Collection entries
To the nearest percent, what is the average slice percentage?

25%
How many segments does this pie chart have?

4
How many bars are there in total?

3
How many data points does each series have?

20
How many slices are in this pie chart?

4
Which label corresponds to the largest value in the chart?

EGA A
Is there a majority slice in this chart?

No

* * *

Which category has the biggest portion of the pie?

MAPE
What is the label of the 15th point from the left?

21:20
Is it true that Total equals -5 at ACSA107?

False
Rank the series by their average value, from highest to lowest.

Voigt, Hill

PROBLEM STATEMENT
Can you find every line in the records that contains the word "series" and copy each one out?

RESULT
How many data points does each series have?
Rank the series by their average value, from highest to lowest.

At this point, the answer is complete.